On the set of the Life of Jesus documentary, John Dickson discusses how the idea at the very centre of Christianity – that God became a man in the person of Jesus – is seen as blasphemy in Islam.
JOHN DICKSON: Well here we are in noisy, bustling Nazareth, outside the famous Church of the Annunciation. This is the traditional site that marks the spot where Mary received the news that she would bear the one who in Christian history was worshipped as the Lord God himself. But what’s really fascinating – if you just come with me – is that we have a piece of Islamic commentary on this idea, posted on a banner outside the church. This is a quotation from a famous section of the Koran, that ends up saying that Allah (God) begetteth not, nor was he begotten, and there is none like unto him. What this is basically saying is that the idea celebrated in this church – that God became a man – isn’t true.

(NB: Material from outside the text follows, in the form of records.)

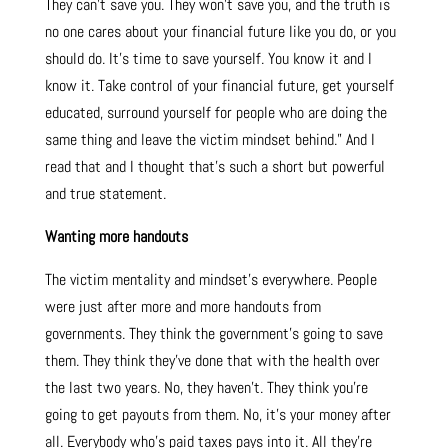
They can’t save you. They won’t save you, and the truth is
no one cares about your financial future like you do, or you
should do. It’s time to save yourself. You know it and I
know it. Take control of your financial future, get yourself
educated, surround yourself for people who are doing the
same thing and leave the victim mindset behind.” And I
read that and I thought that’s such a short but powerful
and true statement.
Wanting more handouts
The victim mentality and mindset’s everywhere. People
were just after more and more handouts from
governments. They think the government’s going to save
them. They think they’ve done that with the health over
the last two years. No, they haven’t. They think you’re
going to get payouts from them. No, it’s your money after
all. Everybody who’s paid taxes pays into it. All they’re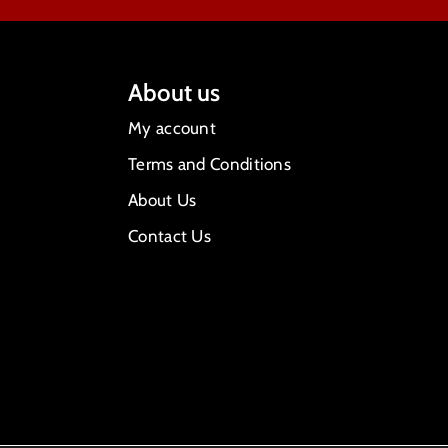
About us
My account
Terms and Conditions
About Us
Contact Us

At one level, it’s a lovely insight into multi-cultural, multi-faith Nazareth. At the other level, it tells us that there is a profound difference between the Islamic and Christian ideas of God. I was giving a lecture on the Christian conception of God at a university in Sydney some years ago, and during the question time at the end, a man very politely stood up – he was well-dressed, well-spoken – and denounced everything I had just said, very amicably, but he said that what I had just spoken about – the Christian idea that God had entered into the world, became a baby, grew up, and so on – was both illogical and blasphemous. Illogical, because how could the Creator become subservient to his own creation? How could it be possible that he would need to eat, go to the toilet? he said. And it’s blasphemous, because you should never associate the Creator with a piece of his creation – the idea that God became a man is unthinkable.
It turns out that he was an Islamic leader on campus, and an academic. It was about the longest five minutes of my life. We went back to and fro for a little while, but it was quite clear that there would be no winner in this little debate, because our premises were miles apart. For him, the notion of God’s majesty excluded the idea that God could enter into the world and become a man. But for me, God’s majesty consisted precisely in the idea that God would become a servant, a person, give himself for others. In the end, I just had to thank my Islamic friend for drawing to the audience’s attention the profound difference between the Islamic and Christian idea of God: what is a blasphemy in Islam is the very centre of Christianity. God became a man.